En efeto, tanto les supo el cura decir, y tantas locuras supo don Quijote hacer, que
más locos fueran que no él los cuadrilleros si no conocieran la falta de don Quijote;
y así, tuvieron por bien de apaciguarse, y aun de ser medianeros de hacer las paces
entre el barbero y Sancho Panza, que todavía asistían con gran rancor a su
pendencia. Finalmente, ellos, como miembros de justicia, mediaron la causa y
fueron árbitros della, de tal modo, que ambas partes quedaron, si no del todo
contentas, a lo menos, en algo satisfechas, porque se trocaron las albardas, y no
las cinchas y jáquimas; y en lo que tocaba a lo del yelmo de Mambrino, el cura, a
socapa y sin que don Quijote lo entendiese, le dio por la bacía ocho reales; y el
barbero le hizo una cédula del recibo y de no llamarse a engaño por entonces, ni
por siempre jamás, amén.
Sosegadas, pues, estas dos pendencias, que eran las más principales y de más
tomo, restaba que los criados de don Luis se contentasen de volver los tres, y que
el uno quedase para acompañarle donde don Fernando le quería llevar; y como ya
la buena suerte y mejor fortuna había comenzado a romper lanzas y a facilitar
dificultades en favor de los amantes de la venta y de los valientes della, quiso
llevarlo al cabo y dar a todo felice suceso, porque los criados se contentaron de
cuanto don Luis quería; de que recibió tanto contento doña Clara, que ninguno en
aquella sazón la mirara al rostro que no conociera el regocijo de su alma. Zoraida,
aunque no entendía bien todos los sucesos que había visto, se entristecía y
alegraba a bulto, conforme veía y notaba los semblantes a cada uno, especialmente
de su español, en quien tenía siempre puestos los ojos y traía colgada el alma.
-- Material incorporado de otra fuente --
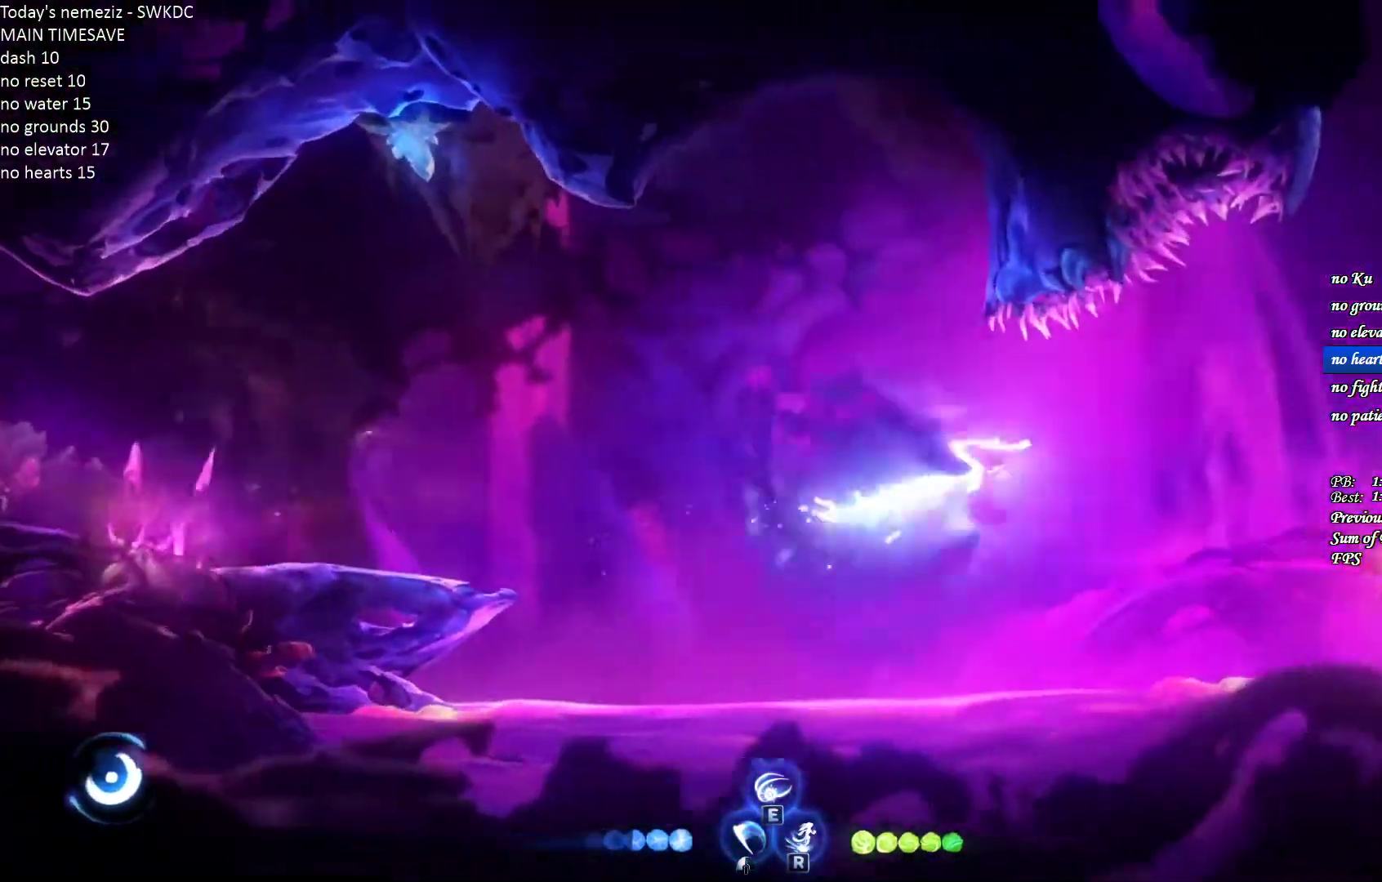
{"keys": ["d"], "mouse": [], "events": []}
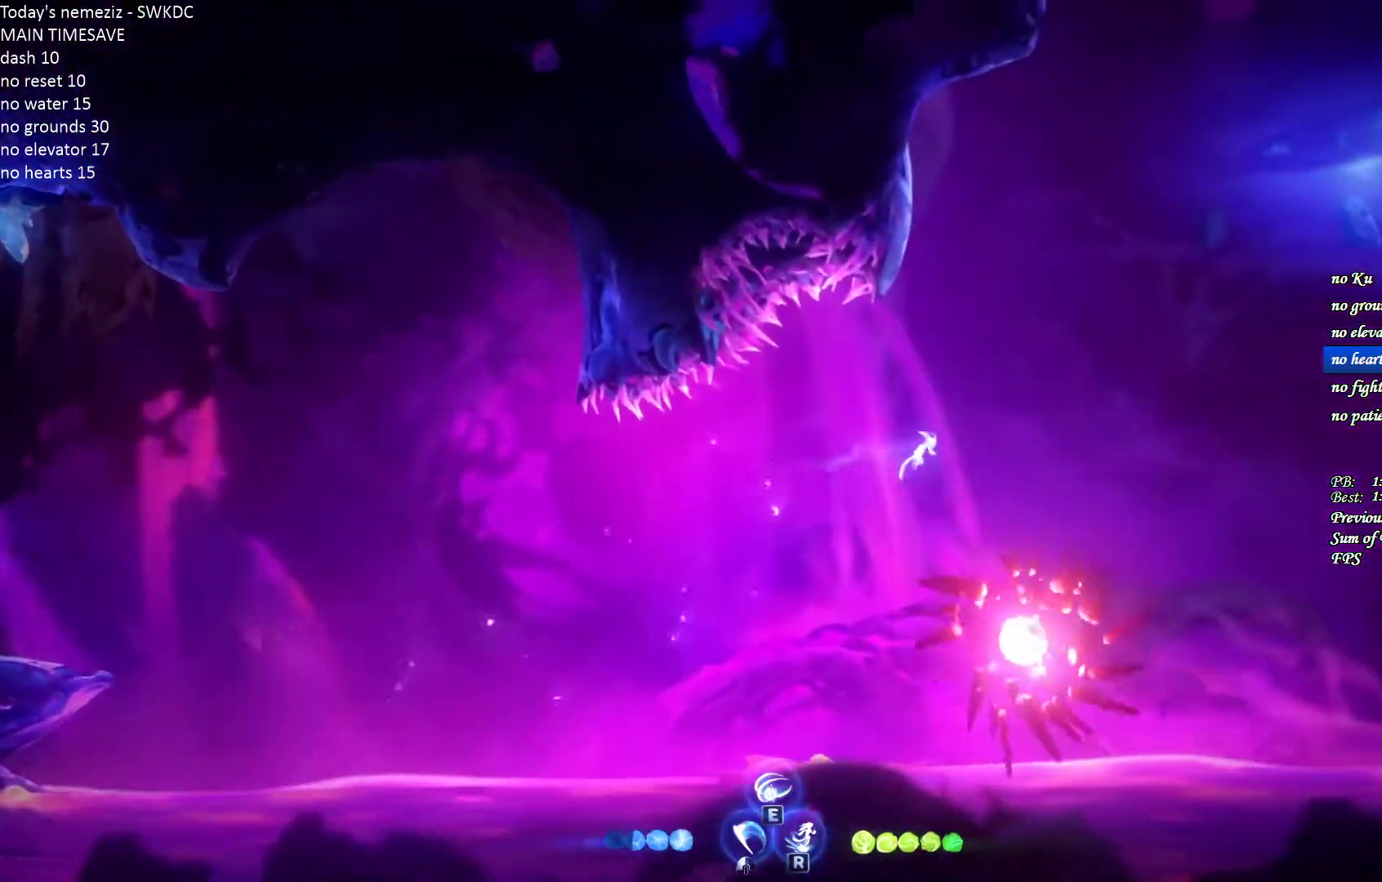
{"keys": [], "mouse": [], "events": [[100, "s", "down"], [133, "mouse_left", "down"], [150, "d", "up"], [267, "mouse_left", "up"], [283, "s", "up"]]}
El ventero, a quien no se le pasó por alto la dádiva y recompensa que el cura había
hecho al barbero, pidió el escote de don Quijote, con el menoscabo de sus cueros y
falta de vino, jurando que no saldría de la venta Rocinante, ni el juramento de
Sancho, sin que se le pagase primero hasta el último ardite. Todo lo apaciguó el
cura y lo pagó don Fernando, puesto que el oidor, de muy buena voluntad, había
también ofrecido la paga; y de tal manera quedaron todos en paz y sosiego, que ya
no parecía la venta la discordia del campo de Agramante, como don Quijote había
dicho, sino la misma paz y quietud del tiempo de Otaviano; de todo lo cual fue
común opinión que se debían dar las gracias a la buena intención y mucha
elocuencia del señor cura y a la incomparable liberalidad de don Femando.
Viéndose, pues, don Quijote libre y desembarazado de tantas pendencias, así de su
escudero como suyas, le pareció que sería bien seguir su comenzado viaje y dar fin
a aquella grande aventura para que había sido llamado y escogido; y así, con
resoluta determinación se fue a poner de hinojos ante Dorotea, la cual no le
consintió que hablase palabra hasta que se levantase; y él, por obedecella, se puso
en pie, y le dijo:
-Es común proverbio, fermosa señora, que la diligencia es madre de la buena
ventura, y en muchas y graves cosas ha mostrado la experiencia que la solicitud del
negociante trae a buen fin el pleito dudoso; pero en ningunas cosas se muestra
más esta verdad que en las de la guerra, adonde la celeridad y presteza previene
los discursos del enemigo, y alcanza la vitoria antes que el contrario se ponga en
defensa. Todo esto digo, alta y preciosa señora, porque me parece que la estada
nuestra en este castillo ya es sin provecho, y podría sernos de tanto daño, que lo
echásemos de ver algún día; porque ¿quién sabe si por ocultas espías y diligentes
habrá sabido ya vuestro enemigo el gigante de que yo voy a destruille, y, dándole
lugar el tiempo, se fortificase en algún inexpugnable castillo o fortaleza contra
quien valiesen poco mis diligencias y la fuerza de mi incansable brazo? Así que,
señora mía, prevengamos, como tengo dicho, con nuestra diligencia sus designios,
y partámonos luego a la buena ventura; que no está más de tenerla vuestra
grandeza, como desea, de cuanto yo tarde de yerme con vuestro contrario.